[Texto proporcionado]
Me invitan para hablar de ti, aquí, en Palma, donde tantas horas compartimos hace ya un montón de años, y tras decir que sí con inmensa alegría, me domina una especie de conmoción que me agarrota por completo.

Dios mío, mi querido Andrés, ¿cómo es posible que hayan pasado veinte años de tu marcha hacia lo que constituía uno de tus grandes interrogantes? Pero es así. Y entonces caigo en la cuenta de que hablar de ti es como si lo hiciera de mí mismo, porque caminamos juntos durante largos años y más tarde, aunque fuera de manera intermitente, pasamos horas y horas rizando el rizo de la vida y de la muerte, en Valldemossa, en El Patio durante cenas eternas o en lugares adyacentes donde recalábamos para preguntarnos desde la interrogación más despiadada o desde la fraternidad más transparente. Siento, porque de sentir se trata, algo semejante a lo experimentado en tu funeral, cuando Teodoro Úbeda te dedicó unas palabras tan hondas y tan cercanas que a todos sorprendieron. Cómo te conocía. Cómo te quería. Cómo lamentaba tu muerte. Ahora siento lo mismo. Esa conmoción interior de entonces, ya enunciada al comienzo de estas letras. Me digo cómo estaré esta tarde al encontrarme ante tantos amigos y amigas, expuesto a sus miradas, a sus recuerdos, a su curiosidad. No lo sé. Pero ahora mismo se hace preciso escribir algo, algo que me permita sentirme satisfecho por su sinceridad y empatía. Lo intentaré.

Desde Montesión, cuando estuvimos juntos siete largos años, vivimos un distanciamiento: tú entregado a tu carrera y yo a mi inmersión jesuita. Apenas supimos uno del otro. Pero al cabo, en los primeros sesenta, nos encontramos entusiasmados en el proyecto de Antonio Sabater en aquel recién nacido Diario de Mallorca, que iniciaba nuevos caminos periodísticos en la isla. Tú ya eras un esmerado periodista, mientras yo me abría a un mundo desconocido en tu compañía y la de otros entrañables compañeros de las páginas de "Opinión". Te leía con fruición, porque mi padre, con quien tan bien te llevabas, no dejaba de repetirme que eras el periodista más lúcido de Mallorca, aunque añadía " pesar de lo joven que es". Y era verdad. Nuestra generación creció obligadamente demasiado rápido porque la historia nos exigía traducir nuestros sueños en praxis inmediata. Tantas cosas nos disgustaban y sabíamos quera nuestra obligación trabajar por cambiarlas. Sobre esta "ética profesional del periodista" charlábamos mucho, y tú solías comentar que "para esto no necesitas ser jesuita", para después añadir con tu ironía mayestática "pero, puede que sí, puede que te defina más y mejor", y pasabas a la risa empedernida. Aquella risa que escondía tantísima reflexión en los pliegues de tu intimidad.

[Filas mostradas]
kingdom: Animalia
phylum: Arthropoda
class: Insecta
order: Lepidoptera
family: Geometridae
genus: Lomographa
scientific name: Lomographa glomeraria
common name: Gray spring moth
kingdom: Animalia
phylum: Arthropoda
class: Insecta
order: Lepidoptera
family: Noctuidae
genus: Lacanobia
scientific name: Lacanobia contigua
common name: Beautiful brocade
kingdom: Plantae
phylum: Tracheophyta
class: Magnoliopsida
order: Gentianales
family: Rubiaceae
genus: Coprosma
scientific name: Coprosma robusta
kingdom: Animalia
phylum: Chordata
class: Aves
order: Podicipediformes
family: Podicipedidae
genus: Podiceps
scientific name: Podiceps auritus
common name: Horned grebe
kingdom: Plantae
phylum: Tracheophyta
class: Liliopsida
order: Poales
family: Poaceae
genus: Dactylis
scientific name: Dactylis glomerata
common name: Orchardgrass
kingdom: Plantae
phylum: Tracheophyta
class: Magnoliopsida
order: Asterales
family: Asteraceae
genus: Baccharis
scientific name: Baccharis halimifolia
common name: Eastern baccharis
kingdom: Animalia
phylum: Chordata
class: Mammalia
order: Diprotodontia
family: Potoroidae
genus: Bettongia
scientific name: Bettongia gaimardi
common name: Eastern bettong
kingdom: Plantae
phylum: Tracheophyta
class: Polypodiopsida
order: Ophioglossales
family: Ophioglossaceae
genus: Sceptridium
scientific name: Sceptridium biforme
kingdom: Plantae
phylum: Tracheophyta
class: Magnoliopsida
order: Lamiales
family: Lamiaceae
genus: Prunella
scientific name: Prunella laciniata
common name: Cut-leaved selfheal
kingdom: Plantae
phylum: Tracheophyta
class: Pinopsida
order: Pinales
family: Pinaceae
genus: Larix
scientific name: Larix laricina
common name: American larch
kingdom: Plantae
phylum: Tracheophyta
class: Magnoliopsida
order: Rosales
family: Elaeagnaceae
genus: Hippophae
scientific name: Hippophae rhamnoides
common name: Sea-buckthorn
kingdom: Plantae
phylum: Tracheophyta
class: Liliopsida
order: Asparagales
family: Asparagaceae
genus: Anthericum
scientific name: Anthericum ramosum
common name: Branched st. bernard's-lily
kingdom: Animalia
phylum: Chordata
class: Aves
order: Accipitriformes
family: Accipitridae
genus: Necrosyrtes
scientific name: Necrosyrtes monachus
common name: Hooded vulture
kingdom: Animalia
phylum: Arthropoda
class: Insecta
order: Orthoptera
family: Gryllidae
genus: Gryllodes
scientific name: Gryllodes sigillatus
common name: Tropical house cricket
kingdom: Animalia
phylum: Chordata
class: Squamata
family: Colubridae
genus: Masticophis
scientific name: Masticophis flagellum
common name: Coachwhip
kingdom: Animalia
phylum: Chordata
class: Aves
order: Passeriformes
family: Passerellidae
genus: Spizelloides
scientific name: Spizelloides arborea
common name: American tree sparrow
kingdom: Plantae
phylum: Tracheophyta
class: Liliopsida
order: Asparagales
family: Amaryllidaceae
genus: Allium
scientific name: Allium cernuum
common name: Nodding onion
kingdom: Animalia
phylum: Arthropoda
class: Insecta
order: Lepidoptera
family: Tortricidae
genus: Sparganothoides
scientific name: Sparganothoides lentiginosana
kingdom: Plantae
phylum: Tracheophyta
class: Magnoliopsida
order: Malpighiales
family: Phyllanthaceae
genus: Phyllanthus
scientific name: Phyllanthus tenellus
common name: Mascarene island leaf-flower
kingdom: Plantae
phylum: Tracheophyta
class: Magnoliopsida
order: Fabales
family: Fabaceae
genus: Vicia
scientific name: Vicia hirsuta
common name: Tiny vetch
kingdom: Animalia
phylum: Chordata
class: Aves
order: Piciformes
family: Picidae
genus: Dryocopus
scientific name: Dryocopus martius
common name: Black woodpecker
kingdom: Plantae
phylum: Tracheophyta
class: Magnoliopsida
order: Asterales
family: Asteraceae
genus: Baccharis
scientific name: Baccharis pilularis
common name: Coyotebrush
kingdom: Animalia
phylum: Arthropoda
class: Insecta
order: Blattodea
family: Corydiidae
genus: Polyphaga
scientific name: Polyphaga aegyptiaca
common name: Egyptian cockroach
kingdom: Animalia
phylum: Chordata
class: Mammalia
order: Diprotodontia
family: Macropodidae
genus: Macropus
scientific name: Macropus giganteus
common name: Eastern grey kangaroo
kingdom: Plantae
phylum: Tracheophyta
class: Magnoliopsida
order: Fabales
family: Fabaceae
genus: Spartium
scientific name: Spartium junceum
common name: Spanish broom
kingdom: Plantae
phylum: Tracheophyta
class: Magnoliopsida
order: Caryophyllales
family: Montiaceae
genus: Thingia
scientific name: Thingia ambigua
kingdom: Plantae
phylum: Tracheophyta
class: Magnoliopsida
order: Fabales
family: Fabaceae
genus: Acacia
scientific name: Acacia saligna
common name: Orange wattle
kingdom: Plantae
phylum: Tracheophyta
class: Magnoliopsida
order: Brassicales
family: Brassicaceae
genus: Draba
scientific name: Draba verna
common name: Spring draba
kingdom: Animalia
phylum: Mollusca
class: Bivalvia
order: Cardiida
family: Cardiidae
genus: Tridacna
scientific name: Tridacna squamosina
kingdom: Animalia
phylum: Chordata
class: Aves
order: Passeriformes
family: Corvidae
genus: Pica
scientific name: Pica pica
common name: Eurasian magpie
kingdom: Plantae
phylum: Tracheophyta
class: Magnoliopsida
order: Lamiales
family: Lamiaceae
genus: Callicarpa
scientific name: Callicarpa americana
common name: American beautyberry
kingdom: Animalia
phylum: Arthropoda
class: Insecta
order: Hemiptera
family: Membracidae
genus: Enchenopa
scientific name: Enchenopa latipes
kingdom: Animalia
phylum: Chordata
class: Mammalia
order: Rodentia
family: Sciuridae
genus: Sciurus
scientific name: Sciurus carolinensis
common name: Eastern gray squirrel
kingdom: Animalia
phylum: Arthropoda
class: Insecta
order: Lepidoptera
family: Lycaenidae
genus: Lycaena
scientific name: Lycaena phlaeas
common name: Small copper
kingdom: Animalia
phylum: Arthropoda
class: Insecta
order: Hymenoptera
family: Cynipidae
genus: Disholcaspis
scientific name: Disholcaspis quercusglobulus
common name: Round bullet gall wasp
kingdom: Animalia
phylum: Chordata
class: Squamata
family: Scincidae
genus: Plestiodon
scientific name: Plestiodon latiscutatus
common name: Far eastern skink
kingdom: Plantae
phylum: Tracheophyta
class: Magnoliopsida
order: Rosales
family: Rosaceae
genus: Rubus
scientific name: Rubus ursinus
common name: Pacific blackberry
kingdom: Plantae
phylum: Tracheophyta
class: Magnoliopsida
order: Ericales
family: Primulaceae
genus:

[Tarea A]
Según el texto de homenaje a Andrés, ¿cuántos años estuvieron juntos en Montesión?
[Tarea B]
Continúa el texto de homenaje a Andrés a partir de su última oración.

[Resultado A]
Siete largos años.

[Resultado B]
Porque bajo esta risa, te permitías esconder tu último secreto, el secreto que, siempre lo pensé, tal vez tenía que ver con el sentido de lo último. Porque eras "un hombre en busca de sentido". Para nada te sentirías a gusto en estos momentos de frivolidad intelectual y de mentira consentida. Cómo hemos cambiado, Andrés, cómo hemos dejado que la vida nos atropellara. Ya ves, tú que te quejabas de la incultura del momento. Menos mal que no tienes que soportar nuestra "cultura de la inmediatez" que nos corroe el mismísimo empeño por pensar. Ya ves.

¿Y aquella España que ambicionábamos? Siempre dije que tu militancia eran tus letras. Que tu socialdemocracia eran tus opiniones. Seguras y contundentes, pero abiertas al diálogo con quien fuera. Apuntabas al corazón, pero sin odio alguno. Lamentabas lo que llamas "la mentira común", pero en ocasiones me hablabas de tu propia mentira. Cómo golpeabas la estructura eclesial, a la vez que me decías que valía la pena permanecer "con la mano en el arado", frase repetida una y otra vez. Aunque casi nunca lo dijeras, dudabas de ti mismo como yo dudaba también de tantísimas cosas, y cómo nos reíamos al poner en común esas dudas de personajes aparentemente tenidos por seguros a ultranza. Por esta razón, al chocar los "dry Martini" en cualquier lugar inoportuno, poníamos en común las ganas de vivir pero no menos el dolor de vivir un tanto ajenos a cuanto nos rodeaba. Crecíamos en edad y jamás caímos en la cuenta. Una maravilla, entre la inocencia todavía no perdida del todo y las ambiciones todavía frescas. En nuestros últimos encuentros no era así. España, tan democrática ella, había perdido brillantez. Y nos preguntábamos si el esfuerzo tuvo justa medida. No olvido una conversación larga y tendida, casi poética, mientras contemplábamos la Marina de Valldemossa desde Vistamar. Se te iluminaban los ojos al mirar el mar y hablar de su belleza. Siempre, sin embargo, acabábamos riendo. Repito que esa risa desbocada era una forma de esconder los auténticos zarpazos interiores. La vida nos estaba agrietando de desamor?pero también nos deslumbraba desde convicciones descubiertas tardíamente. Por ejemplo, la esperanza necesaria para sobrevivir. Esa que te ayudó a morir.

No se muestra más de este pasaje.